======== TEXT PASSAGE ========
Two of my favorite childhood pastimes began with the letter “M”: Muppets and McDonald’s. What could be better than the merging of these two, especially in the mid-1980’s when my so-called “nightlife” meant The Muppet Show, replete with its resplendent cast of crazy characters and creatures that came together for one joyous half hour in time and rocked my small and impressionable world. At the time, the collaboration of human beings with four-leggeds and puppets was nothing short of a glimpse of divinity.
My feelings for McDonald’s were lesser, but nevertheless significant, because a Happy Meal was just about as close to heaven as I could get. McDonald’s wasn’t allowed at home, so it was with my grandparents that I would get to indulge in this colored cardboard box of bliss, with a strawberry milkshake and, the icing on the cake, a toy! — which I always emptied the box immediately to get at as soon as possible.
========
== DIRECTIONS ==
1 > Summarize the passage on Muppets and McDonald's in two sentences.
2 > Pick up the passage on Muppets and McDonald's after its final sentence and continue writing it.
The data stands apart from the passage on Muppets and McDonald's and has no connection to it.
======== MATERIAL ========
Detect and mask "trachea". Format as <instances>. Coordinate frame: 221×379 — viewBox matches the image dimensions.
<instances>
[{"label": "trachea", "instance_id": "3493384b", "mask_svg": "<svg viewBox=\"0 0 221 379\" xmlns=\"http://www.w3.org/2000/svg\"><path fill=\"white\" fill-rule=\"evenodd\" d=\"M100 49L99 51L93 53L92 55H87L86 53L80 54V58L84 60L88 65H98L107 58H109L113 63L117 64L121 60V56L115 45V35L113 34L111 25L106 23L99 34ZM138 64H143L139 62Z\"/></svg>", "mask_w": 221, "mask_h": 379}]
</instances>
========
== THE RESULTS ==
1 > The narrator names the Muppets and McDonald's as two favorite childhood pastimes that both began with "M," recalling that in the mid-1980s The Muppet Show, with its cast of humans, four-leggeds and puppets, seemed nothing short of a glimpse of divinity. McDonald's mattered less but was still significant, because it wasn't allowed at home and could be enjoyed only with the narrator's grandparents, in the form of a Happy Meal with a strawberry milkshake and a toy.

2 >
In the summer of 1981 when The Great Muppet Caper was released, McDonalds decided to build on the success of The Muppet Movie and advertise its Happy Meals (which inevitably left me and every other pre-pubescent in the theatre longing for one.) This time the “toy” was a water glass featuring a scene from The Great Muppet Caper; by the end of the movie trilogy, one could collect an entire set.
Back then, I didn’t realize it was blatant product placement and corporate greed at work. I just thought it was the merging of two of my most favorite things, and that life would always work out that way: synergistically and sweet. I knew what made me happy and where to find it. At McDonalds. At the movies. At my grandparents’ house. Life was indeed green. I didn’t know that I would lose the two people I loved most in the world before the third Muppets movie — The Muppets Take Manhattan — would even arrive.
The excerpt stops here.